Build Choices With More Control
Start with the main sub. Then choose the size. A larger sandwich can double the meal load. Bread choice also matters. A lettuce wrap can reduce carbohydrates. Wheat may add fiber. Cheese improves flavor and protein. It also adds fat and sodium. Sauces are another key area. Mayo and ranch can raise calories fast. Mustard usually adds fewer calories, but sodium may still increase.
Watch Sides and Drinks
Sides often decide whether a meal stays moderate or becomes heavy. Chips add fat and sodium. Cookies add sugar and calories. Chili adds protein and fiber, but it can also add sodium. A regular drink may add more sugar than expected. Water, diet drinks, or unsweet tea can keep the meal lighter.
Use Goals, Not Guesswork
Daily goals make the result more useful. A meal may be fine for one person and too heavy for another. The calculator compares calories, sodium, and protein with your own targets. It also creates a simple score. The score is not medical advice. It is a planning guide. Use it to compare options before you decide.
Keep Values Updated
Restaurant nutrition data can change. Recipes may change. Portions may change. Local availability may also vary. For best accuracy, update the food arrays inside this file with current restaurant data. Then reuse the same calculator for new menu items, limited offers, or custom meal builds.
FAQs
1. Is this calculator official?
No. It is an editable estimator. Replace the sample values with current restaurant nutrition data for better accuracy.
2. Can I add custom toppings?
Yes. Use the custom fields for calories, fat, carbs, protein, and sodium.

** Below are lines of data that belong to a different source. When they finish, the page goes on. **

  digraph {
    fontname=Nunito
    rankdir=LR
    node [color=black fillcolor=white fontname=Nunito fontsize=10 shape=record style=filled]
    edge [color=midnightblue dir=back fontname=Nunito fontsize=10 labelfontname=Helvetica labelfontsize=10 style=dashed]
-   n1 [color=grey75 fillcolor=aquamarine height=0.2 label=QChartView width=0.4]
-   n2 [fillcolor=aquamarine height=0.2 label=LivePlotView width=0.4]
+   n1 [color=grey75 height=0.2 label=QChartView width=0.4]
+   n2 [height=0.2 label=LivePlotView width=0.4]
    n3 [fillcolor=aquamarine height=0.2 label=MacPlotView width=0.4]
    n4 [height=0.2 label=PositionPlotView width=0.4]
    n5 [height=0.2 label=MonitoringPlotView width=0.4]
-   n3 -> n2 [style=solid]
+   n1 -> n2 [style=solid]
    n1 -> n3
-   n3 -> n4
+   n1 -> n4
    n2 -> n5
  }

They are added to the selected meal.
3. Why does sodium change so much?
Processed meats, cheese, pickles, sauces, and sides can contain high sodium. Small changes can strongly affect the final number.
4. How is the score calculated?
The score starts at 100. It decreases when calories or sodium exceed your meal target. Low fiber can also reduce it.

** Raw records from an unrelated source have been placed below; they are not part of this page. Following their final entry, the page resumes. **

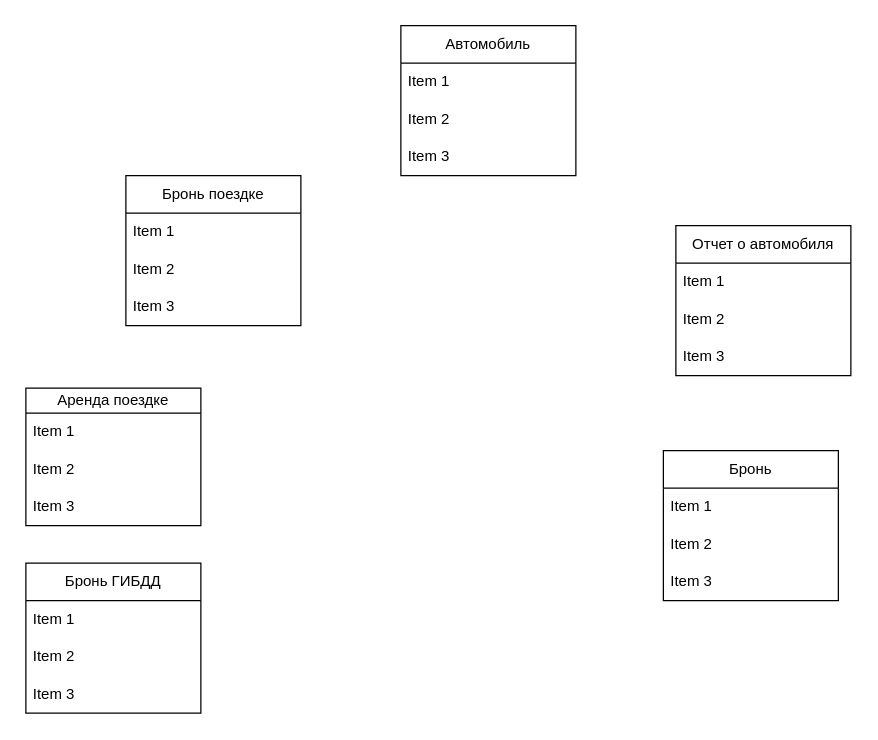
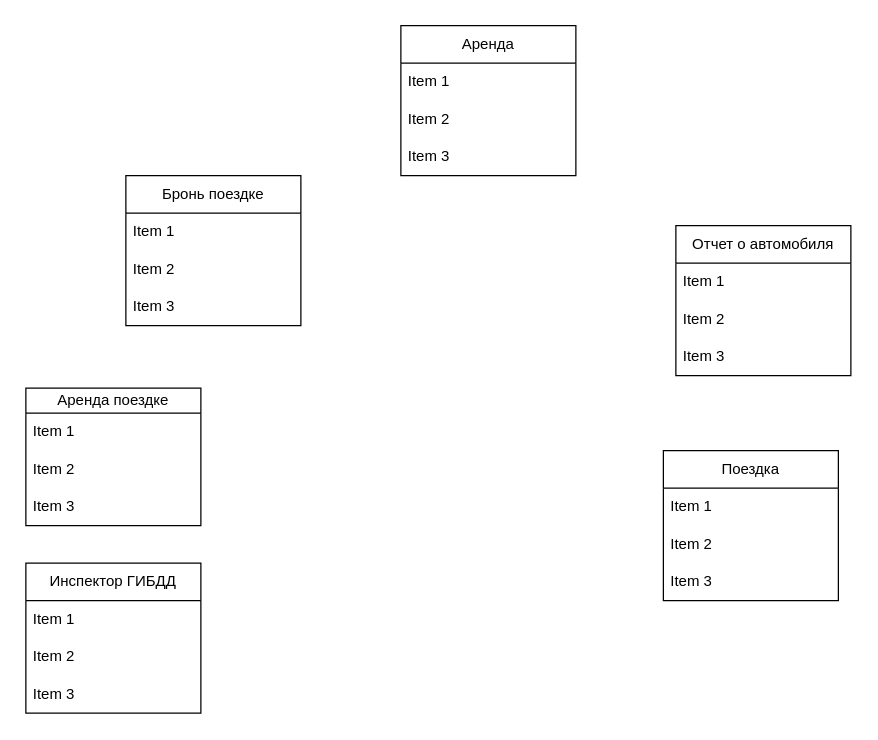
  <mxCell id="0" />
  <mxCell id="1" parent="0" />
- <mxCell id="2" value="Автомобиль" style="swimlane;fontStyle=0;childLayout=stackLayout;horizontal=1;startSize=30;horizontalStack=0;resizeParent=1;resizeParentMax=0;resizeLast=0;collapsible=1;marginBottom=0;whiteSpace=wrap;html=1;" vertex="1" parent="1"><mxGeometry x="320" y="20" width="140" height="120" as="geometry" /></mxCell>
+ <mxCell id="2" value="Аренда" style="swimlane;fontStyle=0;childLayout=stackLayout;horizontal=1;startSize=30;horizontalStack=0;resizeParent=1;resizeParentMax=0;resizeLast=0;collapsible=1;marginBottom=0;whiteSpace=wrap;html=1;" vertex="1" parent="1"><mxGeometry x="320" y="20" width="140" height="120" as="geometry" /></mxCell>
  <mxCell id="3" value="Item 1" style="text;strokeColor=none;fillColor=none;align=left;verticalAlign=middle;spacingLeft=4;spacingRight=4;overflow=hidden;points=[[0,0.5],[1,0.5]];portConstraint=eastwest;rotatable=0;whiteSpace=wrap;html=1;" vertex="1" parent="2"><mxGeometry y="30" width="140" height="30" as="geometry" /></mxCell>
  <mxCell id="4" value="Item 2" style="text;strokeColor=none;fillColor=none;align=left;verticalAlign=middle;spacingLeft=4;spacingRight=4;overflow=hidden;points=[[0,0.5],[1,0.5]];portConstraint=eastwest;rotatable=0;whiteSpace=wrap;html=1;" vertex="1" parent="2"><mxGeometry y="60" width="140" height="30" as="geometry" /></mxCell>
  <mxCell id="5" value="Item 3" style="text;strokeColor=none;fillColor=none;align=left;verticalAlign=middle;spacingLeft=4;spacingRight=4;overflow=hidden;points=[[0,0.5],[1,0.5]];portConstraint=eastwest;rotatable=0;whiteSpace=wrap;html=1;" vertex="1" parent="2"><mxGeometry y="90" width="140" height="30" as="geometry" /></mxCell>
  <mxCell id="6" value="Отчет о автомобиля" style="swimlane;fontStyle=0;childLayout=stackLayout;horizontal=1;startSize=30;horizontalStack=0;resizeParent=1;resizeParentMax=0;resizeLast=0;collapsible=1;marginBottom=0;whiteSpace=wrap;html=1;" vertex="1" parent="1"><mxGeometry x="540" y="180" width="140" height="120" as="geometry" /></mxCell>
  <mxCell id="7" value="Item 1" style="text;strokeColor=none;fillColor=none;align=left;verticalAlign=middle;spacingLeft=4;spacingRight=4;overflow=hidden;points=[[0,0.5],[1,0.5]];portConstraint=eastwest;rotatable=0;whiteSpace=wrap;html=1;" vertex="1" parent="6"><mxGeometry y="30" width="140" height="30" as="geometry" /></mxCell>
  <mxCell id="8" value="Item 2" style="text;strokeColor=none;fillColor=none;align=left;verticalAlign=middle;spacingLeft=4;spacingRight=4;overflow=hidden;points=[[0,0.5],[1,0.5]];portConstraint=eastwest;rotatable=0;whiteSpace=wrap;html=1;" vertex="1" parent="6"><mxGeometry y="60" width="140" height="30" as="geometry" /></mxCell>
  <mxCell id="9" value="Item 3" style="text;strokeColor=none;fillColor=none;align=left;verticalAlign=middle;spacingLeft=4;spacingRight=4;overflow=hidden;points=[[0,0.5],[1,0.5]];portConstraint=eastwest;rotatable=0;whiteSpace=wrap;html=1;" vertex="1" parent="6"><mxGeometry y="90" width="140" height="30" as="geometry" /></mxCell>
- <mxCell id="10" value="Бронь" style="swimlane;fontStyle=0;childLayout=stackLayout;horizontal=1;startSize=30;horizontalStack=0;resizeParent=1;resizeParentMax=0;resizeLast=0;collapsible=1;marginBottom=0;whiteSpace=wrap;html=1;" vertex="1" parent="1"><mxGeometry x="530" y="360" width="140" height="120" as="geometry" /></mxCell>
+ <mxCell id="10" value="Поездка" style="swimlane;fontStyle=0;childLayout=stackLayout;horizontal=1;startSize=30;horizontalStack=0;resizeParent=1;resizeParentMax=0;resizeLast=0;collapsible=1;marginBottom=0;whiteSpace=wrap;html=1;" vertex="1" parent="1"><mxGeometry x="530" y="360" width="140" height="120" as="geometry" /></mxCell>
  <mxCell id="11" value="Item 1" style="text;strokeColor=none;fillColor=none;align=left;verticalAlign=middle;spacingLeft=4;spacingRight=4;overflow=hidden;points=[[0,0.5],[1,0.5]];portConstraint=eastwest;rotatable=0;whiteSpace=wrap;html=1;" vertex="1" parent="10"><mxGeometry y="30" width="140" height="30" as="geometry" /></mxCell>
  <mxCell id="12" value="Item 2" style="text;strokeColor=none;fillColor=none;align=left;verticalAlign=middle;spacingLeft=4;spacingRight=4;overflow=hidden;points=[[0,0.5],[1,0.5]];portConstraint=eastwest;rotatable=0;whiteSpace=wrap;html=1;" vertex="1" parent="10"><mxGeometry y="60" width="140" height="30" as="geometry" /></mxCell>
  <mxCell id="13" value="Item 3" style="text;strokeColor=none;fillColor=none;align=left;verticalAlign=middle;spacingLeft=4;spacingRight=4;overflow=hidden;points=[[0,0.5],[1,0.5]];portConstraint=eastwest;rotatable=0;whiteSpace=wrap;html=1;" vertex="1" parent="10"><mxGeometry y="90" width="140" height="30" as="geometry" /></mxCell>
  <mxCell id="14" value="Бронь поездке" style="swimlane;fontStyle=0;childLayout=stackLayout;horizontal=1;startSize=30;horizontalStack=0;resizeParent=1;resizeParentMax=0;resizeLast=0;collapsible=1;marginBottom=0;whiteSpace=wrap;html=1;" vertex="1" parent="1"><mxGeometry x="100" y="140" width="140" height="120" as="geometry" /></mxCell>
  <mxCell id="15" value="Item 1" style="text;strokeColor=none;fillColor=none;align=left;verticalAlign=middle;spacingLeft=4;spacingRight=4;overflow=hidden;points=[[0,0.5],[1,0.5]];portConstraint=eastwest;rotatable=0;whiteSpace=wrap;html=1;" vertex="1" parent="14"><mxGeometry y="30" width="140" height="30" as="geometry" /></mxCell>
  <mxCell id="16" value="Item 2" style="text;strokeColor=none;fillColor=none;align=left;verticalAlign=middle;spacingLeft=4;spacingRight=4;overflow=hidden;points=[[0,0.5],[1,0.5]];portConstraint=eastwest;rotatable=0;whiteSpace=wrap;html=1;" vertex="1" parent="14"><mxGeometry y="60" width="140" height="30" as="geometry" /></mxCell>
  <mxCell id="17" value="Item 3" style="text;strokeColor=none;fillColor=none;align=left;verticalAlign=middle;spacingLeft=4;spacingRight=4;overflow=hidden;points=[[0,0.5],[1,0.5]];portConstraint=eastwest;rotatable=0;whiteSpace=wrap;html=1;" vertex="1" parent="14"><mxGeometry y="90" width="140" height="30" as="geometry" /></mxCell>
  <mxCell id="18" value="Аренда поездке" style="swimlane;fontStyle=0;childLayout=stackLayout;horizontal=1;startSize=20;horizontalStack=0;resizeParent=1;resizeParentMax=0;resizeLast=0;collapsible=1;marginBottom=0;whiteSpace=wrap;html=1;" vertex="1" parent="1"><mxGeometry x="20" y="310" width="140" height="110" as="geometry" /></mxCell>
  <mxCell id="19" value="Item 1" style="text;strokeColor=none;fillColor=none;align=left;verticalAlign=middle;spacingLeft=4;spacingRight=4;overflow=hidden;points=[[0,0.5],[1,0.5]];portConstraint=eastwest;rotatable=0;whiteSpace=wrap;html=1;" vertex="1" parent="18"><mxGeometry y="20" width="140" height="30" as="geometry" /></mxCell>
  <mxCell id="20" value="Item 2" style="text;strokeColor=none;fillColor=none;align=left;verticalAlign=middle;spacingLeft=4;spacingRight=4;overflow=hidden;points=[[0,0.5],[1,0.5]];portConstraint=eastwest;rotatable=0;whiteSpace=wrap;html=1;" vertex="1" parent="18"><mxGeometry y="50" width="140" height="30" as="geometry" /></mxCell>
  <mxCell id="21" value="Item 3" style="text;strokeColor=none;fillColor=none;align=left;verticalAlign=middle;spacingLeft=4;spacingRight=4;overflow=hidden;points=[[0,0.5],[1,0.5]];portConstraint=eastwest;rotatable=0;whiteSpace=wrap;html=1;" vertex="1" parent="18"><mxGeometry y="80" width="140" height="30" as="geometry" /></mxCell>
- <mxCell id="22" value="Бронь ГИБДД" style="swimlane;fontStyle=0;childLayout=stackLayout;horizontal=1;startSize=30;horizontalStack=0;resizeParent=1;resizeParentMax=0;resizeLast=0;collapsible=1;marginBottom=0;whiteSpace=wrap;html=1;" vertex="1" parent="1"><mxGeometry x="20" y="450" width="140" height="120" as="geometry" /></mxCell>
+ <mxCell id="22" value="Инспектор ГИБДД" style="swimlane;fontStyle=0;childLayout=stackLayout;horizontal=1;startSize=30;horizontalStack=0;resizeParent=1;resizeParentMax=0;resizeLast=0;collapsible=1;marginBottom=0;whiteSpace=wrap;html=1;" vertex="1" parent="1"><mxGeometry x="20" y="450" width="140" height="120" as="geometry" /></mxCell>
  <mxCell id="23" value="Item 1" style="text;strokeColor=none;fillColor=none;align=left;verticalAlign=middle;spacingLeft=4;spacingRight=4;overflow=hidden;points=[[0,0.5],[1,0.5]];portConstraint=eastwest;rotatable=0;whiteSpace=wrap;html=1;" vertex="1" parent="22"><mxGeometry y="30" width="140" height="30" as="geometry" /></mxCell>
  <mxCell id="24" value="Item 2" style="text;strokeColor=none;fillColor=none;align=left;verticalAlign=middle;spacingLeft=4;spacingRight=4;overflow=hidden;points=[[0,0.5],[1,0.5]];portConstraint=eastwest;rotatable=0;whiteSpace=wrap;html=1;" vertex="1" parent="22"><mxGeometry y="60" width="140" height="30" as="geometry" /></mxCell>
  <mxCell id="25" value="Item 3" style="text;strokeColor=none;fillColor=none;align=left;verticalAlign=middle;spacingLeft=4;spacingRight=4;overflow=hidden;points=[[0,0.5],[1,0.5]];portConstraint=eastwest;rotatable=0;whiteSpace=wrap;html=1;" vertex="1" parent="22"><mxGeometry y="90" width="140" height="30" as="geometry" /></mxCell>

5. Does the calculator track macros?
Yes. It estimates fat, carbohydrates, and protein. It also shows macro energy percentages using standard calorie factors.
6. Can I use half sauce?
Yes. Enter 0.5 in the sauce servings field. Enter 2 if you want double sauce.
7. Why add daily goals?
Daily goals make results personal. They show how much of your calorie, sodium, and protein target the meal uses.
8. Can I download the result?
Yes. Use the CSV button for spreadsheet use. Use the PDF button for a simple printable nutrition summary.